The momentum of inertia of the small sphere about its own axis is;

I = \dfrac{2}{5}mr^2

The kinetic energy of the small sphere at point A is;

K.E._{A}=0

Potential energy of the small sphere at point A is;

P.E._{A} =mgh= mg(R+r)(1-\cos\theta)

The kinetic energy of the small sphere at point B is;

K.E._{B}=\dfrac{1}{2}mv ^2+\dfrac{1}{2}I\omega^2

Potential energy of the small sphere at point B is;

P.E._{B} = 0

From the conservation of mechanical energy, the mechanical energy of the small sphere at point A is equal to the mechanical energy of the small sphere at point B.

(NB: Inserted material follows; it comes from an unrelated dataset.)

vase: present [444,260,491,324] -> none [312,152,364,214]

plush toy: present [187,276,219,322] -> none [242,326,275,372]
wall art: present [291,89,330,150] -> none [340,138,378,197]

\begin{aligned}K.E._{A}+P.E._{A} &= K.E._{B}+P.E._{B} \\\Rightarrow 0+mg(R+r)(1-\cos\theta) &= (\dfrac{1}{2}mv ^2+\dfrac{1}{2}I\omega ^2)+0\\\Rightarrow mg(R+r)(1-\cos\theta) &= \dfrac{1}{2}mv ^2+\dfrac{1}{2}\times(\dfrac{2}{5}mr^2)\times(\dfrac{v }{r})^2\\\Rightarrow g(R+r)(1-\cos\theta)&=\dfrac{7}{10}v ^2\end{aligned}

From equations (1) and (2), we have;

v = \sqrt{\dfrac{10(R+r)g}{17}}

Therefore, the angular velocity of the small sphere at the instant when it leaves contact with the surface of the fixed sphere is;

\begin{aligned}\omega &=\dfrac{v}{r}\\&=\sqrt{\dfrac{10(R+r)g}{17r^2}}\end{aligned}